Even though temporal pooling capacity is large it still has a limit. This is why a single region such as V1 or S1 can’t possibly recognize complete objects that span the full region. We still need a hierarchy. We don’t yet have a comprehensive theory of hierarchy. That is something I am working.
Thank you! This was very insightful. When you speak of L2 capacity, do you infer the number of different sequences L2 can potentially learn or the length of a single sequence? My concern is in saturation of inputs within one sequence.
As I understand it, pooling represents the union of all active cells within a sequence. Depending on the length of the sequence this has an upper limit of having all L4 cells being a representation of a very long sequence. That would make it impossible to tell one very long sequence from another long sequence. Is there a SP between L2 and the union of all active L4 cells in the given sequence?
Good question. Earlier I said there were two types of sequences, one is a high-order sequence (like a song) and the other caused by movement. The latter type is bounded. If I am touching a pen with a finger there are only so many places on the pen I can touch. The number of unique locations that L4 might see is determined by the coarseness of how location is encoded, but it has an upper bound. That is what we are working on now.
Using temporal pooling for high-order sequences is more problematic. Sequences, such as a song, can be very long. It isn’t possible to form a stable representation via pooling for long sequences. There are several ways this might play out. Is it possible that temporal pooling doesn’t occur for high-order sequences? Does temporal pooling occur over highly repeated sub-sequences? We don’t know the answer to this yet.

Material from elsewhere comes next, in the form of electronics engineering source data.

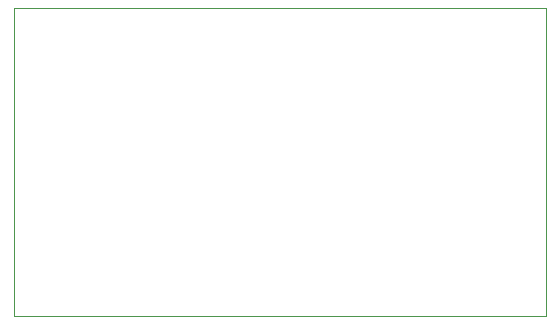
<source format=gko>
G04 #@! TF.FileFunction,Profile,NP*
%FSLAX46Y46*%
G04 Gerber Fmt 4.6, Leading zero omitted, Abs format (unit mm)*
G04 Created by KiCad (PCBNEW 0.201505222246+5678~23~ubuntu14.04.1-product) date dom 24 may 2015 19:31:24 CEST*
%MOMM*%
G01*
G04 APERTURE LIST*
%ADD10C,0.101600*%
%ADD11C,0.100000*%
G04 APERTURE END LIST*
D10*
D11*
X172085000Y-89535000D02*
X172085000Y-115570000D01*
X127000000Y-89535000D02*
X172085000Y-89535000D01*
X127000000Y-115570000D02*
X127000000Y-89535000D01*
X172085000Y-115570000D02*
X127000000Y-115570000D01*
M02*

</source>
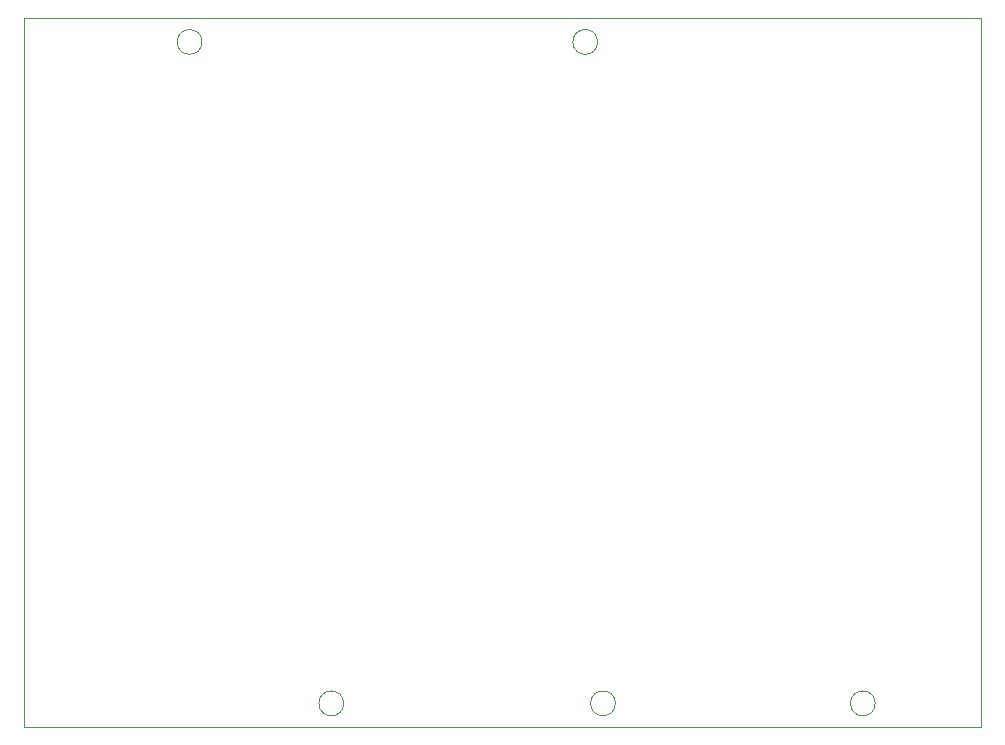
<source format=gbr>
%TF.GenerationSoftware,KiCad,Pcbnew,(6.99.0-2501-g45393f228a)*%
%TF.CreationDate,2022-08-07T00:12:47+12:00*%
%TF.ProjectId,bldc_hardware_riscv,626c6463-5f68-4617-9264-776172655f72,rev?*%
%TF.SameCoordinates,Original*%
%TF.FileFunction,Profile,NP*%
%FSLAX46Y46*%
G04 Gerber Fmt 4.6, Leading zero omitted, Abs format (unit mm)*
G04 Created by KiCad (PCBNEW (6.99.0-2501-g45393f228a)) date 2022-08-07 00:12:47*
%MOMM*%
%LPD*%
G01*
G04 APERTURE LIST*
%TA.AperFunction,Profile*%
%ADD10C,0.050000*%
%TD*%
G04 APERTURE END LIST*
D10*
X130050000Y-138000000D02*
G75*
G03*
X130050000Y-138000000I-1050000J0D01*
G01*
X152050000Y-138000000D02*
G75*
G03*
X152050000Y-138000000I-1050000J0D01*
G01*
X128550000Y-82000000D02*
G75*
G03*
X128550000Y-82000000I-1050000J0D01*
G01*
X95050000Y-82000000D02*
G75*
G03*
X95050000Y-82000000I-1050000J0D01*
G01*
X107050000Y-138000000D02*
G75*
G03*
X107050000Y-138000000I-1050000J0D01*
G01*
X80000000Y-80000000D02*
X161000000Y-80000000D01*
X161000000Y-80000000D02*
X161000000Y-140000000D01*
X161000000Y-140000000D02*
X80000000Y-140000000D01*
X80000000Y-140000000D02*
X80000000Y-80000000D01*
M02*

</source>
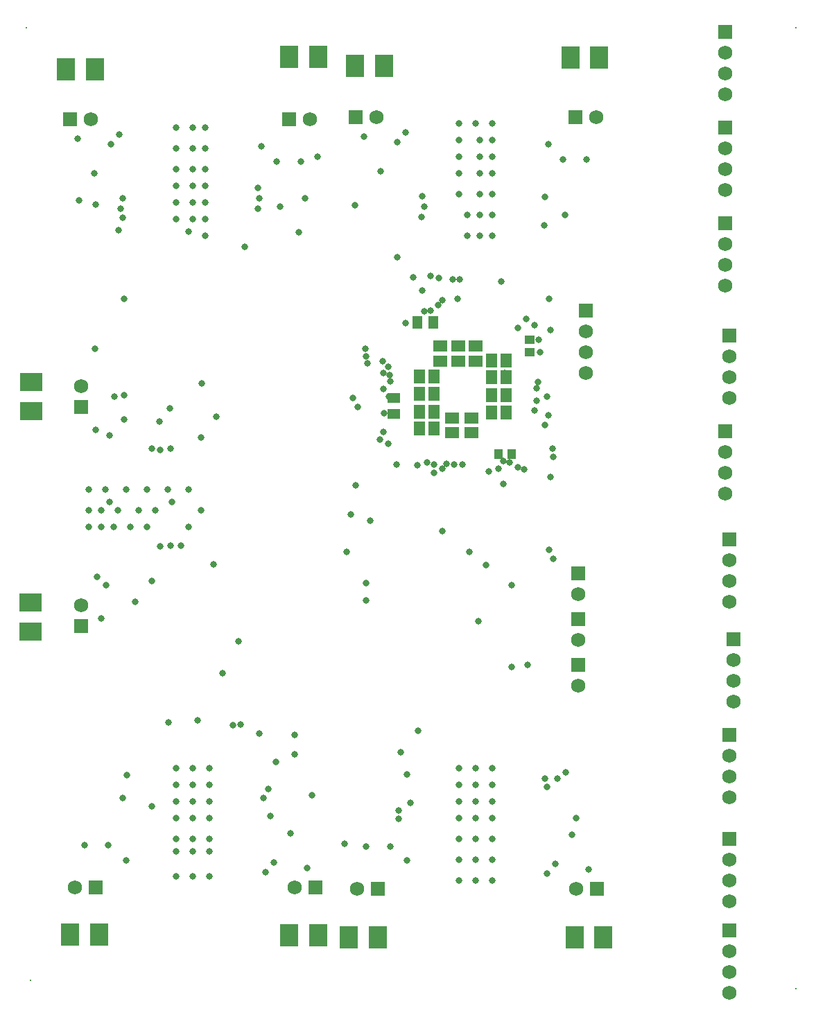
<source format=gbs>
G04 Layer_Color=16711935*
%FSLAX25Y25*%
%MOIN*%
G70*
G01*
G75*
%ADD44R,0.04737X0.04343*%
%ADD49R,0.05328X0.06509*%
%ADD50R,0.04934X0.06312*%
%ADD51R,0.06312X0.04934*%
%ADD52R,0.06509X0.05328*%
%ADD53R,0.04343X0.04737*%
%ADD57R,0.06800X0.06800*%
%ADD58C,0.06800*%
%ADD59R,0.06800X0.06800*%
%ADD60C,0.00800*%
%ADD61C,0.03162*%
%ADD62R,0.10642X0.08674*%
%ADD63R,0.08674X0.10642*%
D44*
X356047Y371740D02*
D03*
Y378039D02*
D03*
D49*
X344634Y342740D02*
D03*
X337547D02*
D03*
X344634Y351240D02*
D03*
X337547D02*
D03*
X344634Y359740D02*
D03*
X337547D02*
D03*
X344634Y367740D02*
D03*
X337547D02*
D03*
X303047Y360240D02*
D03*
X310134D02*
D03*
X303047Y351740D02*
D03*
X310134D02*
D03*
X303047Y343240D02*
D03*
X310134D02*
D03*
X302961Y335240D02*
D03*
X310047D02*
D03*
D50*
X309547Y386240D02*
D03*
X302067D02*
D03*
D51*
X290547Y349740D02*
D03*
Y342260D02*
D03*
D52*
X328047Y333154D02*
D03*
Y340240D02*
D03*
X330047Y374740D02*
D03*
Y367653D02*
D03*
X321547Y374740D02*
D03*
Y367653D02*
D03*
X313047Y374740D02*
D03*
Y367653D02*
D03*
X318547Y333154D02*
D03*
Y340240D02*
D03*
D53*
X341047Y322740D02*
D03*
X347346D02*
D03*
D57*
X452000Y94000D02*
D03*
Y138000D02*
D03*
Y188000D02*
D03*
X454000Y234000D02*
D03*
X452000Y282000D02*
D03*
X450000Y334000D02*
D03*
X452000Y380000D02*
D03*
X450000Y434000D02*
D03*
Y480000D02*
D03*
Y526000D02*
D03*
X379500Y243500D02*
D03*
Y221500D02*
D03*
X383047Y391740D02*
D03*
X140500Y345600D02*
D03*
Y240100D02*
D03*
X379500Y265500D02*
D03*
D58*
X452000Y84000D02*
D03*
Y74000D02*
D03*
Y64000D02*
D03*
Y128000D02*
D03*
Y118000D02*
D03*
Y108000D02*
D03*
Y178000D02*
D03*
Y168000D02*
D03*
Y158000D02*
D03*
X454000Y224000D02*
D03*
Y214000D02*
D03*
Y204000D02*
D03*
X452000Y272000D02*
D03*
Y262000D02*
D03*
Y252000D02*
D03*
X450000Y324000D02*
D03*
Y314000D02*
D03*
Y304000D02*
D03*
X452000Y370000D02*
D03*
Y360000D02*
D03*
Y350000D02*
D03*
X450000Y424000D02*
D03*
Y414000D02*
D03*
Y404000D02*
D03*
Y470000D02*
D03*
Y460000D02*
D03*
Y450000D02*
D03*
Y516000D02*
D03*
Y506000D02*
D03*
Y496000D02*
D03*
X379500Y233500D02*
D03*
Y211500D02*
D03*
X383047Y381740D02*
D03*
Y371740D02*
D03*
Y361740D02*
D03*
X140500Y355600D02*
D03*
Y250100D02*
D03*
X250400Y484000D02*
D03*
X379500Y255500D02*
D03*
X272900Y113850D02*
D03*
X242900Y114500D02*
D03*
X137400D02*
D03*
X378400Y113850D02*
D03*
X282500Y485000D02*
D03*
X388000D02*
D03*
X144900Y484000D02*
D03*
D59*
X240400D02*
D03*
X282900Y113850D02*
D03*
X252900Y114500D02*
D03*
X147400D02*
D03*
X388400Y113850D02*
D03*
X272500Y485000D02*
D03*
X378000D02*
D03*
X134900Y484000D02*
D03*
D60*
X484000Y528000D02*
D03*
Y66000D02*
D03*
X116000Y70000D02*
D03*
X114000Y528000D02*
D03*
D61*
X344000Y362000D02*
D03*
X309906Y317906D02*
D03*
X314000Y316000D02*
D03*
X316095Y318095D02*
D03*
X310000Y314000D02*
D03*
X366000Y312000D02*
D03*
X346500Y318969D02*
D03*
X343500Y319500D02*
D03*
X350500Y316500D02*
D03*
X353500Y315500D02*
D03*
X367500Y321500D02*
D03*
X367000Y325500D02*
D03*
X323802Y317802D02*
D03*
X319833Y317833D02*
D03*
X306546Y318736D02*
D03*
X302000Y317500D02*
D03*
X360500Y377969D02*
D03*
X365000Y341500D02*
D03*
X363500Y337000D02*
D03*
X341000Y316000D02*
D03*
X292000Y318000D02*
D03*
X288000Y328000D02*
D03*
X284000Y330000D02*
D03*
X285633Y333633D02*
D03*
X288000Y365000D02*
D03*
X277500Y370000D02*
D03*
X213500Y192500D02*
D03*
X217000Y193000D02*
D03*
X226000Y188500D02*
D03*
X378500Y148000D02*
D03*
X364500Y121350D02*
D03*
X368500Y125850D02*
D03*
X373500Y170000D02*
D03*
X288596Y361000D02*
D03*
X305500Y391500D02*
D03*
X279500Y291000D02*
D03*
X314000Y286000D02*
D03*
X270000Y294000D02*
D03*
X272500Y308000D02*
D03*
X347500Y260000D02*
D03*
X365500Y277000D02*
D03*
X367500Y272500D02*
D03*
X335000Y269500D02*
D03*
X296500Y386000D02*
D03*
X369500Y167000D02*
D03*
X289000Y358000D02*
D03*
X364500Y163000D02*
D03*
X350500Y383498D02*
D03*
X293000Y147500D02*
D03*
X277500Y252500D02*
D03*
X343500Y308500D02*
D03*
X293000Y151500D02*
D03*
X277500Y261000D02*
D03*
X358500Y343938D02*
D03*
X336500Y314500D02*
D03*
X294000Y179500D02*
D03*
X302500Y190000D02*
D03*
X363500Y167000D02*
D03*
X298600Y155100D02*
D03*
X268000Y276000D02*
D03*
X297000Y169000D02*
D03*
Y127500D02*
D03*
X267000Y135500D02*
D03*
X251500Y159000D02*
D03*
X243000Y188000D02*
D03*
Y178500D02*
D03*
X162500Y168500D02*
D03*
X162000Y127500D02*
D03*
X231500Y149000D02*
D03*
X174500Y262000D02*
D03*
X216000Y233000D02*
D03*
X204000Y270000D02*
D03*
X228000Y157500D02*
D03*
X230500Y162000D02*
D03*
X174500Y153500D02*
D03*
X196500Y195000D02*
D03*
X160500Y157500D02*
D03*
X182500Y194000D02*
D03*
X285634Y354240D02*
D03*
Y361740D02*
D03*
X154000Y332000D02*
D03*
X156500Y350500D02*
D03*
X178000Y338500D02*
D03*
X183000Y345000D02*
D03*
X205500Y341000D02*
D03*
X198000Y331000D02*
D03*
X147500Y334500D02*
D03*
X147000Y373500D02*
D03*
X158500Y430500D02*
D03*
X147500Y443000D02*
D03*
X139500Y445000D02*
D03*
X245000Y429500D02*
D03*
X236000Y442000D02*
D03*
X248000Y446000D02*
D03*
X272000Y442500D02*
D03*
X225500Y451000D02*
D03*
X226000Y446000D02*
D03*
X219000Y422500D02*
D03*
X227000Y471000D02*
D03*
X254000Y466000D02*
D03*
X273500Y345500D02*
D03*
X359500Y348500D02*
D03*
X364500Y350500D02*
D03*
X361000Y371969D02*
D03*
X178500Y278500D02*
D03*
X183500Y279000D02*
D03*
X359500Y354500D02*
D03*
X373000Y438000D02*
D03*
X363000Y433000D02*
D03*
X365000Y472000D02*
D03*
X365500Y397500D02*
D03*
X360000Y357500D02*
D03*
X358500Y385000D02*
D03*
X321500Y397500D02*
D03*
X314000Y397000D02*
D03*
X312000Y394500D02*
D03*
X308500Y392000D02*
D03*
Y408500D02*
D03*
X312500Y407500D02*
D03*
X225500Y441000D02*
D03*
X304500Y401500D02*
D03*
X160500Y436500D02*
D03*
X159500Y441000D02*
D03*
X160500Y446000D02*
D03*
X285500Y367500D02*
D03*
X245900Y463500D02*
D03*
X234400D02*
D03*
X138800Y474500D02*
D03*
X154800Y472000D02*
D03*
X146800Y458000D02*
D03*
X158800Y476500D02*
D03*
X284400Y459000D02*
D03*
X296400Y477500D02*
D03*
X276400Y475500D02*
D03*
X292400Y473000D02*
D03*
X372000Y464500D02*
D03*
X383500D02*
D03*
X376500Y139850D02*
D03*
X384500Y123350D02*
D03*
X288900Y134350D02*
D03*
X277400D02*
D03*
X241000Y140500D02*
D03*
X229000Y122000D02*
D03*
X249000Y124000D02*
D03*
X233000Y126500D02*
D03*
X153400Y135000D02*
D03*
X141900D02*
D03*
X166500Y252000D02*
D03*
X148000Y264000D02*
D03*
X150000Y244000D02*
D03*
X152500Y260000D02*
D03*
X161000Y339600D02*
D03*
Y351100D02*
D03*
X366000Y382469D02*
D03*
X354500Y387968D02*
D03*
X318500Y332968D02*
D03*
X310000Y334968D02*
D03*
X344500Y368468D02*
D03*
X338000Y367469D02*
D03*
X271000Y349969D02*
D03*
X286000Y342469D02*
D03*
X288500Y350468D02*
D03*
X331500Y242500D02*
D03*
X355000Y221500D02*
D03*
X347500Y220500D02*
D03*
X327000Y276000D02*
D03*
X342500Y406000D02*
D03*
X363500Y446500D02*
D03*
X305500Y442000D02*
D03*
X304500Y447000D02*
D03*
X304000Y437000D02*
D03*
X277000Y373500D02*
D03*
X178500Y325000D02*
D03*
X278000Y366500D02*
D03*
X183500Y325500D02*
D03*
X322500Y407000D02*
D03*
X319000D02*
D03*
X300000Y408000D02*
D03*
X292500Y417500D02*
D03*
X174500Y325500D02*
D03*
X198500Y357000D02*
D03*
X188500Y279000D02*
D03*
X208500Y217500D02*
D03*
X234000Y175000D02*
D03*
X161000Y397500D02*
D03*
X269500Y92000D02*
D03*
X283000Y90500D02*
D03*
X186000Y480000D02*
D03*
X200000D02*
D03*
Y470000D02*
D03*
Y444000D02*
D03*
Y436000D02*
D03*
Y428000D02*
D03*
X186000Y460000D02*
D03*
Y444000D02*
D03*
Y436000D02*
D03*
X194000D02*
D03*
X192000Y430000D02*
D03*
X194000Y444000D02*
D03*
Y460000D02*
D03*
X186000Y470000D02*
D03*
X194000D02*
D03*
Y480000D02*
D03*
X200000Y460000D02*
D03*
Y452000D02*
D03*
X194000D02*
D03*
X186000D02*
D03*
X322000Y482000D02*
D03*
X330000D02*
D03*
X338000D02*
D03*
Y474000D02*
D03*
Y466000D02*
D03*
Y458000D02*
D03*
Y448000D02*
D03*
Y438000D02*
D03*
Y428000D02*
D03*
X332000D02*
D03*
Y438000D02*
D03*
Y448000D02*
D03*
Y458000D02*
D03*
Y466000D02*
D03*
Y474000D02*
D03*
X322000D02*
D03*
Y466000D02*
D03*
Y458000D02*
D03*
Y448000D02*
D03*
X326000Y438000D02*
D03*
Y428000D02*
D03*
X322000Y172000D02*
D03*
X330000D02*
D03*
X338000D02*
D03*
Y164000D02*
D03*
X330000D02*
D03*
X322000D02*
D03*
Y156000D02*
D03*
X330000D02*
D03*
X338000D02*
D03*
Y148000D02*
D03*
X330000D02*
D03*
X322000D02*
D03*
Y138000D02*
D03*
X330000D02*
D03*
X338000D02*
D03*
Y128000D02*
D03*
X330000D02*
D03*
X322000D02*
D03*
Y118000D02*
D03*
X330000D02*
D03*
X338000D02*
D03*
X186000Y172000D02*
D03*
X194000D02*
D03*
X202000D02*
D03*
Y164000D02*
D03*
Y156000D02*
D03*
Y148000D02*
D03*
Y120000D02*
D03*
X186000Y164000D02*
D03*
Y156000D02*
D03*
Y148000D02*
D03*
Y138000D02*
D03*
X202000D02*
D03*
X194000Y164000D02*
D03*
Y156000D02*
D03*
Y148000D02*
D03*
Y138000D02*
D03*
X186000Y120000D02*
D03*
X194000D02*
D03*
X186000Y132000D02*
D03*
X194000D02*
D03*
X202000D02*
D03*
X144000Y306000D02*
D03*
X152000D02*
D03*
X162000D02*
D03*
X172000D02*
D03*
X182000D02*
D03*
X192000D02*
D03*
X198000Y296000D02*
D03*
X192000Y288000D02*
D03*
X172000D02*
D03*
X164000D02*
D03*
X156000D02*
D03*
X150000D02*
D03*
X144000D02*
D03*
Y296000D02*
D03*
X150000D02*
D03*
X158000D02*
D03*
X168000D02*
D03*
X176000D02*
D03*
X184000Y300000D02*
D03*
X154000D02*
D03*
D62*
X116500Y343524D02*
D03*
Y357500D02*
D03*
X116000Y237524D02*
D03*
Y251500D02*
D03*
D63*
X240500Y514000D02*
D03*
X254476D02*
D03*
X375524Y513500D02*
D03*
X389500D02*
D03*
X272024Y509500D02*
D03*
X286000D02*
D03*
X132945Y508000D02*
D03*
X146921D02*
D03*
X391500Y90500D02*
D03*
X377524D02*
D03*
X283055D02*
D03*
X269079D02*
D03*
X149000Y92000D02*
D03*
X135024D02*
D03*
X254476Y91500D02*
D03*
X240500D02*
D03*
M02*

</source>
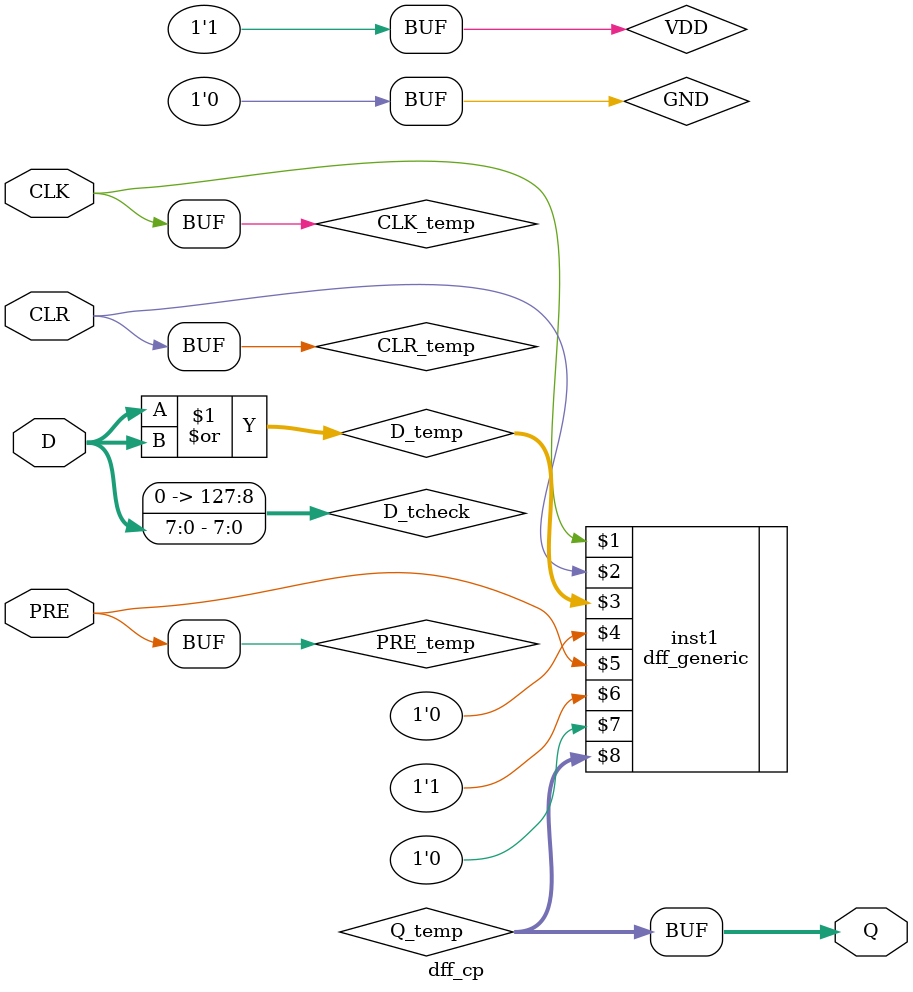
<source format=v>
module dff_cp(CLK,CLR,D,PRE,Q);
  parameter N = 8;
  parameter DPFLAG = 1;
  parameter GROUP = "dpath1";
  parameter
        d_CLK_r = 0,
        d_CLK_f = 0,
        d_CLR_r = 0,
        d_CLR_f = 0,
        d_D = 0,
        d_PRE_r = 0,
        d_PRE_f = 0,
        d_Q = 1;
  input  CLK;
  input  CLR;
  input [(N - 1):0] D;
  input  PRE;
  output [(N - 1):0] Q;
  wire  CLK_temp;
  wire  CLR_temp;
  wire [(N - 1):0] D_temp;
  wire  PRE_temp;
  wire [(N - 1):0] Q_temp;
  supply0  GND;
  supply1  VDD;
  assign #(d_CLK_r,d_CLK_f) CLK_temp = CLK;
  assign #(d_CLR_r,d_CLR_f) CLR_temp = CLR;
  assign #(d_D) D_temp = D|D;
  assign #(d_PRE_r,d_PRE_f) PRE_temp = PRE;
  assign #(d_Q) Q = Q_temp;
  dff_generic #(N) inst1 (CLK_temp,CLR_temp,D_temp,GND,PRE_temp,VDD,GND,Q_temp);
  wire [127:0] D_tcheck = D;
  specify
    specparam
      t_hold_D = 0,
      t_setup_D = 0,
      t_width_PRE = 0,
      t_width_CLR = 0;
    $hold(posedge CLK , D_tcheck , t_hold_D);
    $setup(D_tcheck , posedge CLK , t_setup_D);
    $width(negedge PRE , t_width_PRE);
    $width(negedge CLR , t_width_CLR);
  endspecify
endmodule

</source>
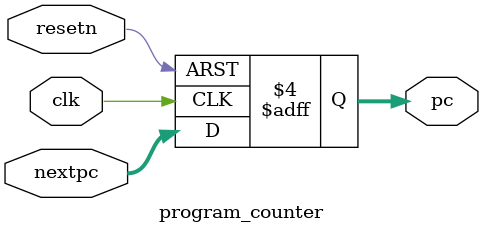
<source format=v>
module program_counter (
	input clk, resetn,
	input [31:0] nextpc,
	output reg [31:0] pc
);
	always @(negedge resetn or posedge clk) begin
		if (resetn == 0) pc <= 32'h00008000;
		else if (clk == 1) pc <= nextpc;
	end
endmodule

</source>
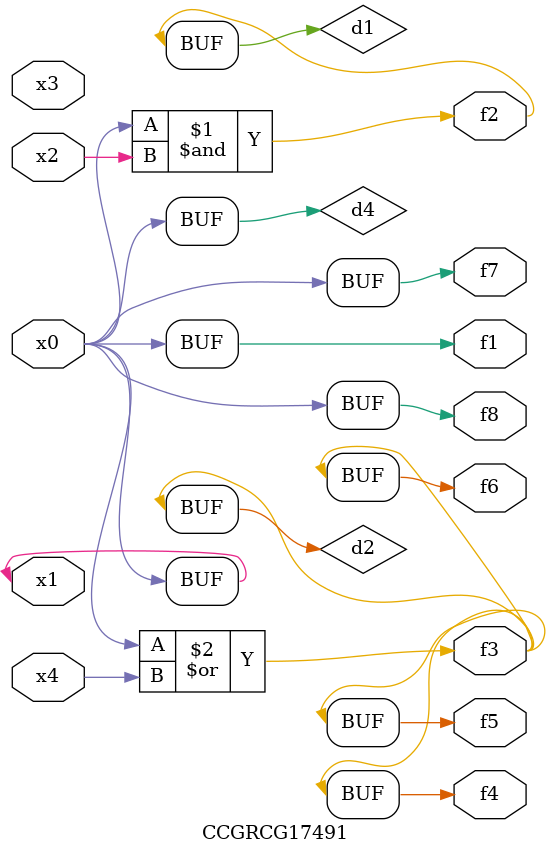
<source format=v>
module CCGRCG17491(
	input x0, x1, x2, x3, x4,
	output f1, f2, f3, f4, f5, f6, f7, f8
);

	wire d1, d2, d3, d4;

	and (d1, x0, x2);
	or (d2, x0, x4);
	nand (d3, x0, x2);
	buf (d4, x0, x1);
	assign f1 = d4;
	assign f2 = d1;
	assign f3 = d2;
	assign f4 = d2;
	assign f5 = d2;
	assign f6 = d2;
	assign f7 = d4;
	assign f8 = d4;
endmodule

</source>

It is on my list of things we need to work on.
Thanks! That’s the answer I was looking for. I didn’t think in terms of some of the inputs having the upper bound on diversity just by the nature of those inputs. That definitely helps to think differently about the problem of storage in the L2.
My intuition on the high-order sequence is that it should be multi-level / hierarchical. I remember reading that some CNN’s like HMAX were roughly based on the visual pathways, where diversity of the inputs is quite large - so you do need a hierarchy of features to represent complex objects. Makes it much easier on pooling as well. Don’t know how close HMAX was to the visual system in terms of information flow, but intuitively it feels like the visual modality can solve the pooling capacity problem by arranging regions in chains / hierarchies.